Les îles africaines de l’océan Indien devraient également continuer à tisser des liens plus étroits avec des partenaires tels que l’Union européenne (UE), comme elles le font déjà avec succès, et avec la Chine dans le cadre de ses programmes de coopération) climatique et énergétique avec le Sud.
En mars 2025, l’UE a annoncé un programme d’investissement de 5 milliards de dollars pour financer des projets d’énergie verte en Afrique du Sud, après le retrait des États-Unis du Partenariat pour une transition énergétique juste.

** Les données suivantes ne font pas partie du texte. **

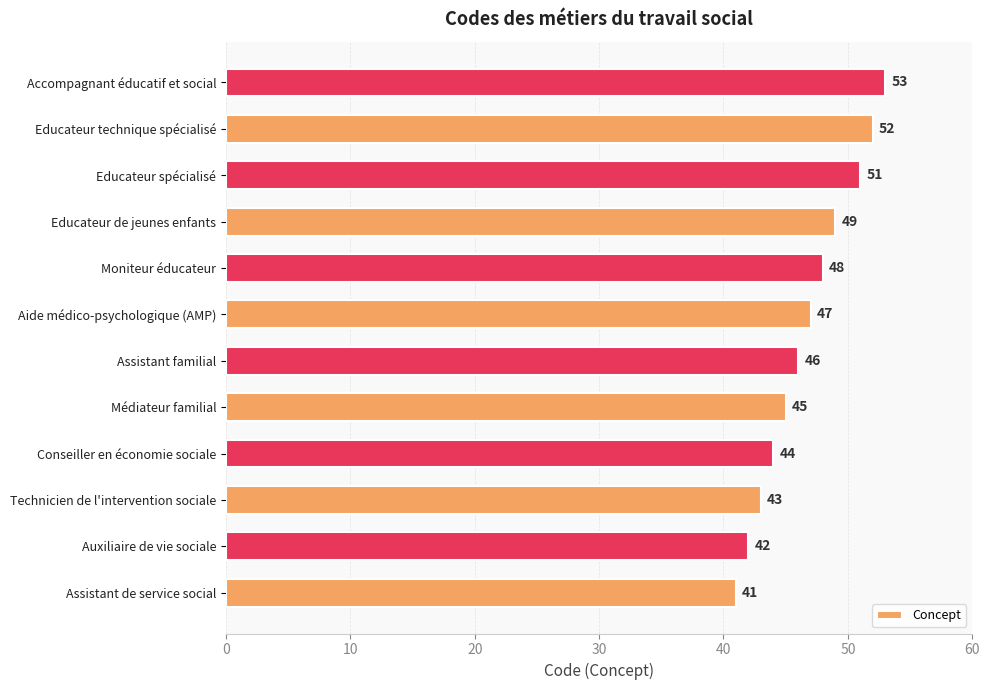

Between Educateur spécialisé and Educateur technique spécialisé, which is larger?

Educateur technique spécialisé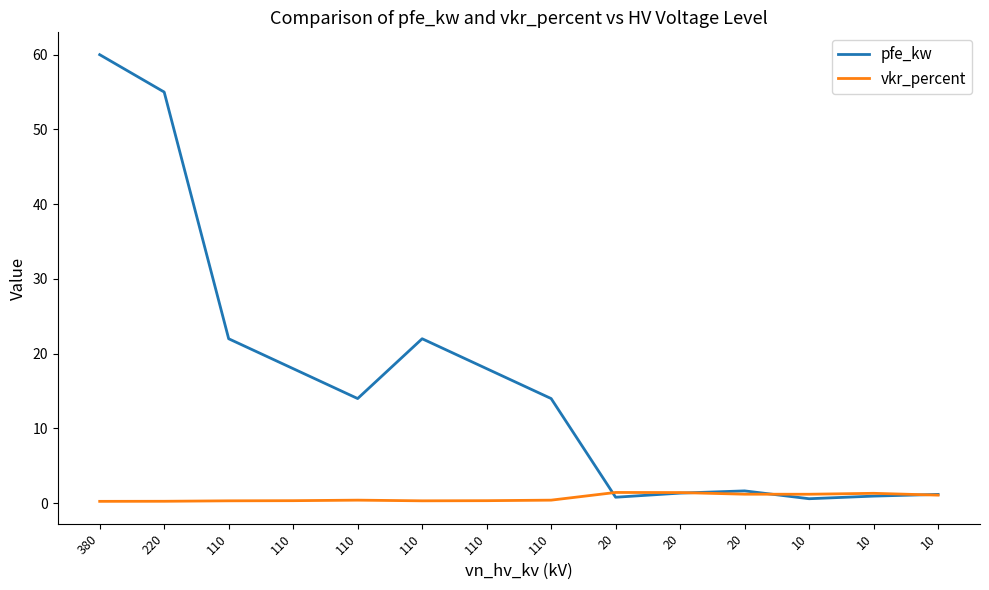

How many lines are shown in the chart?

2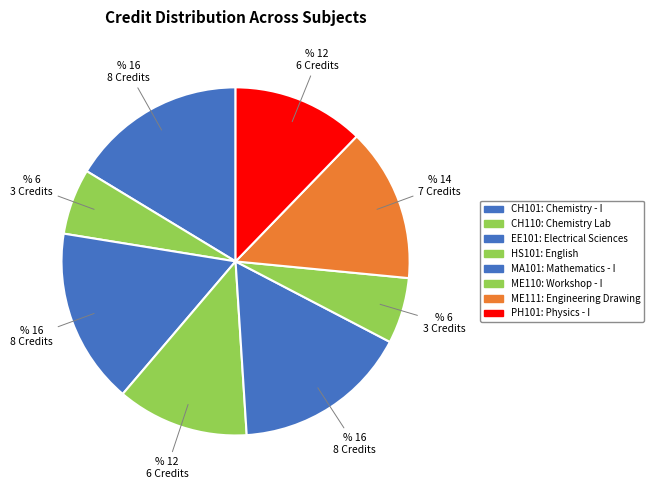

What percentage is the EE101 slice, to the nearest percent?

16%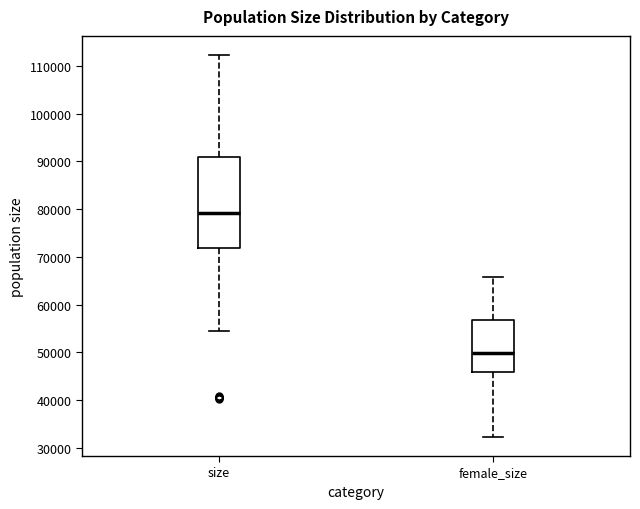

Reading left to right, read every box against the y-axis: the position of its median line, the range the box covers, and the ends of its whiskers. The values are not printed on the chart, so give them approximately, as read against the axis.

size: median 79000, box 72000 to 91000, whiskers 55000 to 112000
female_size: median 50000, box 46000 to 57000, whiskers 32000 to 66000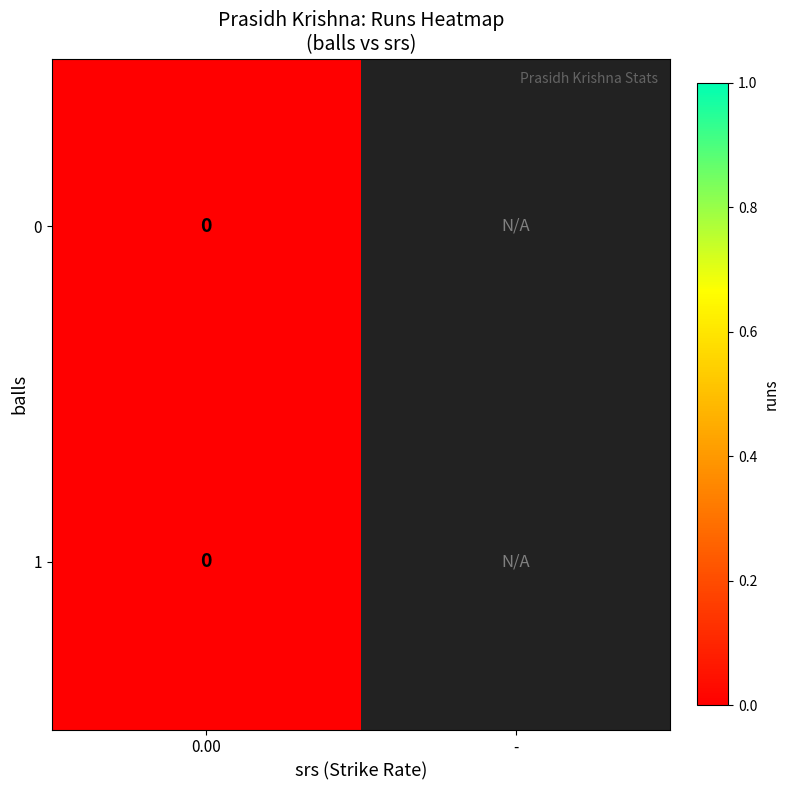

Between balls and runs, which series saw the biggest shift?

balls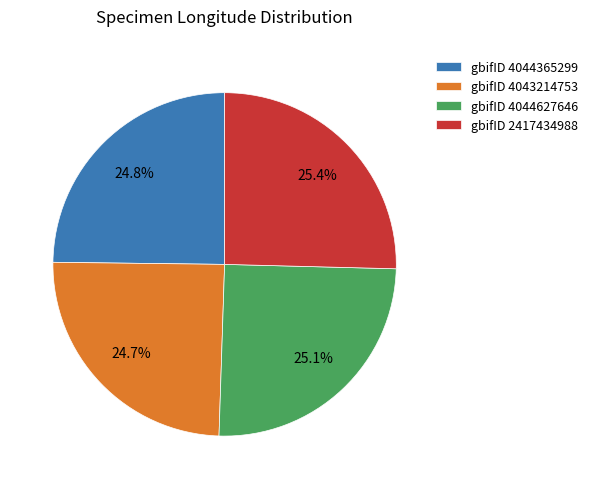

Is there any slice that represents more than half of the pie?

No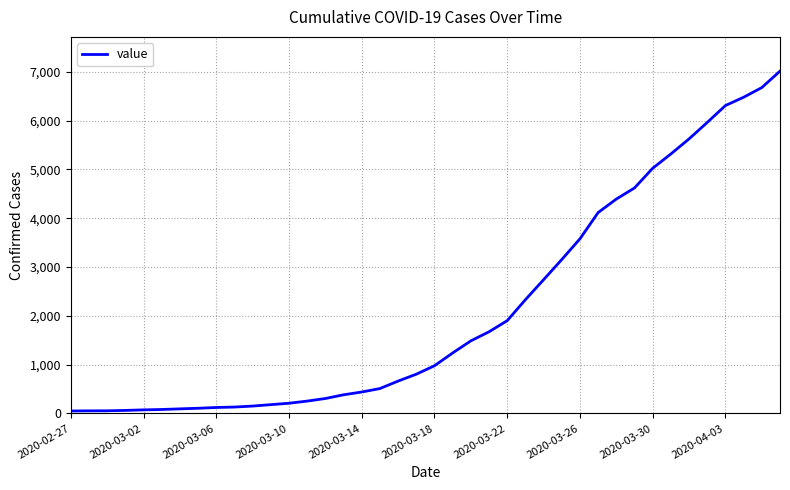

What is the average value?

2133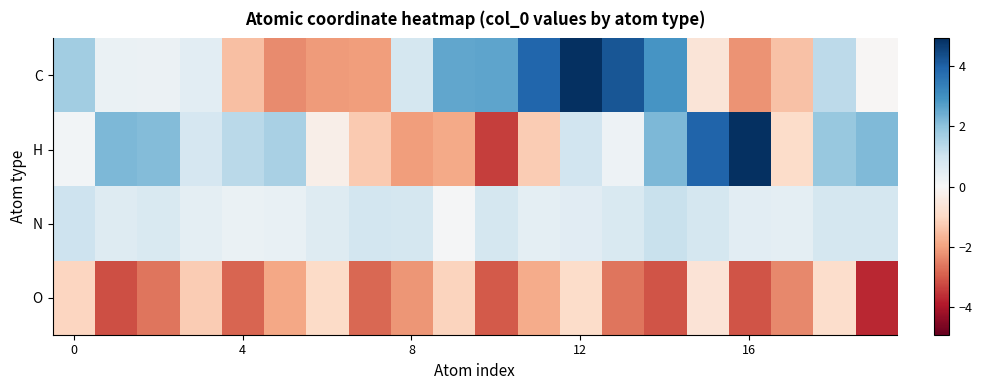

Rank the series by their maximum value, from lowest to highest.

O, N, C, H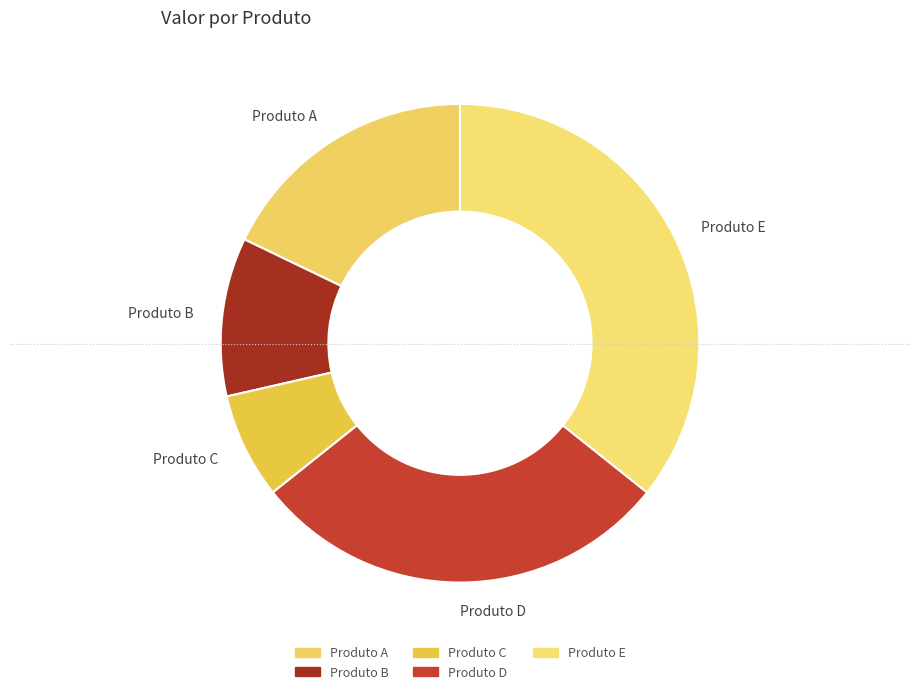

What is the ratio of the value at Produto C to the value at Produto B?

0.7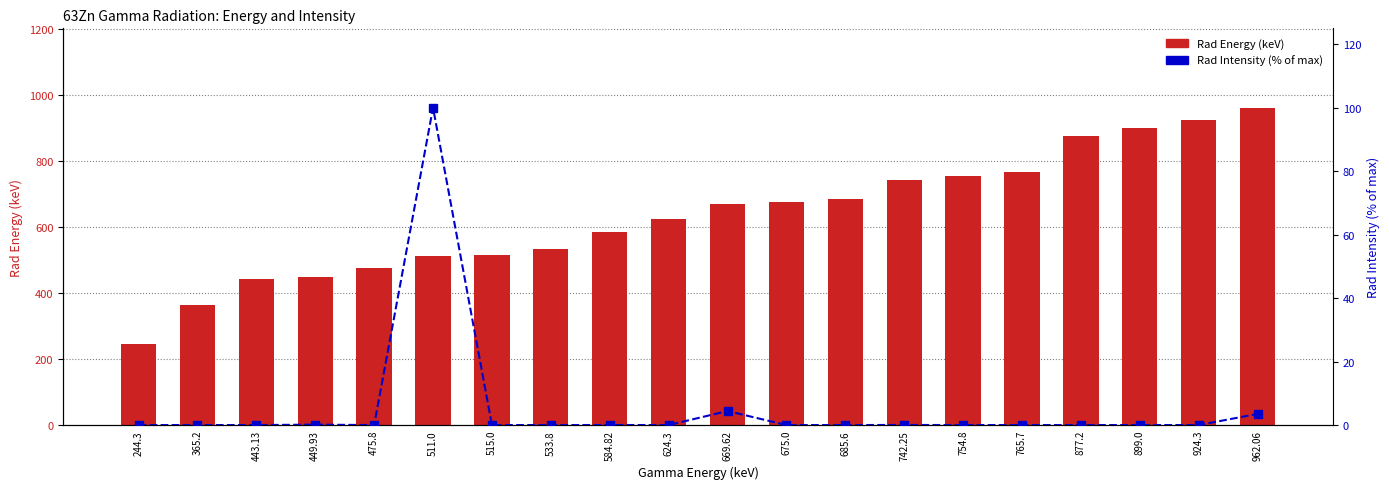

Between 244.3 and 533.8, which series saw the biggest shift?

Rad Energy (keV)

Les États insulaires devraient ainsi continuer à plaider en faveur d’une action contre le changement climatique par le biais d’organisations régionales, telles que :
- la Commission de l’océan Indien
- la Commission des États insulaires africains pour le climat
- la Indian Ocean Rim Association.
Des initiatives telles que la Grande Muraille bleue, lancée par un ancien président des Seychelles, devraient continuer à recevoir le soutien d’organisations continentales telles que l’Union africaine et la Banque africaine de développement.
Bien que la crise climatique soit principalement causée par les pays les plus industrialisés, le désengagement actuel des États-Unis oblige ainsi les petits États insulaires à diversifier leurs soutiens pour assurer leur survie.